P.s: Por favor abra mais aquele decote, está incrível
Sinceramente com um primo como Damon eu não sabia se ria ou se chorava. Caroline já havia me enlouquecido bastante com sua ideia de transforma a cidade em uma espécie de remake macabro de “o vento levou” eu amava essa obra, mas francamente era um tanto quanto trabalhosa. Sai da escola sorrateiramente antes que a loirinha viesse me infernizar com mais uma de suas boas ideias.

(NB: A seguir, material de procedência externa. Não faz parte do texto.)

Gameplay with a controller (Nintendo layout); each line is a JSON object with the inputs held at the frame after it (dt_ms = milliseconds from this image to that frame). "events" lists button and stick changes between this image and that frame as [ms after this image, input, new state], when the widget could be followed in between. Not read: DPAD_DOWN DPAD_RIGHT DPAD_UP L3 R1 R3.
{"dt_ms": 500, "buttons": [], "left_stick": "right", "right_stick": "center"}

O bom de uma cidade pequena é que em segundos cheguei no Grill e pude ver de longe meu primo impaciente ao lado do professor.
— Não sei porque não podemos entrar... – eu sabia que o principal motivo de meu primo era preocupação com Elena, embora ele negasse
— Isobel deixou claro para não entrarmos lá – disse Alaric
— Descendente de Katherine, alguma fruta podre tinha que sair – falei virando os olhos e Damon dirigiu a mim um sorriso irônico
— Não a matarei num restaurante fechado – Damon voltou sua conversa com o professor
— Não vai mata-la e ponto final. – Rick parecia nervoso, e eu sabia porque, era evidente que ele ainda nutria sentimentos pela piranha
— Ela arruinou sua vida e você ainda a protege? – Damon perguntou incrédulo
— Acredite Damon me sinto assim todos os dias – respondi de forma irônica e Alaric riu, meu primo mais velho claramente não gostou
— Ela é minha esposa... – nesse momento até eu olhei para o professor como se ele fosse maluco – Era minha esposa...- tentou corrigir — Procurei minha mulher mas ela não estava lá. Aquilo é, fria e distante. – dava dó ao vê-lo falando assim, mas aquilo realmente me fazia lembrar de 1864
— Sim, ela desistiu da humanidade dela – constatei na hora, se ela estivesse ligada certamente demonstraria sentimentos ao ver seu marido
— Sim, não entendo isso. Stefan e Isabelle claramente tem humanidade, apesar dos deslizes dela, mas são bons – ao que parece ele ainda não havia me perdoado por ter matado aquela senhora- Você é um idiota e mata pessoas, mais ainda tem algo humano – tentei segurar a risada com a conclusão do professor – Mas com ela não havia. Não havia nada... – era penoso vê-lo assim, mas eu entendia o que ele falava, houve uma época em que fui uma Isobel
— Você pode desligar. Que nem apertar um botão. O Stefan é diferente, ele quer toda a experiência humana. Ele quer todos os episódios de “How I Met Your Mother”. Então ele demonstra sentimentos. –a explicação de Damon era bem plausível
— Acontece que nosso instinto dos vampiros é não sentir. As coisas ficam mais fáceis quando você está nem ai. Isobel escolheu o caminho mais fácil, sem culpa ou vergonha... – tentei completar e Damon me interrompeu
— Arrependimentos... Se pudesse desligar não desligaria? – Damon perguntou a Rick.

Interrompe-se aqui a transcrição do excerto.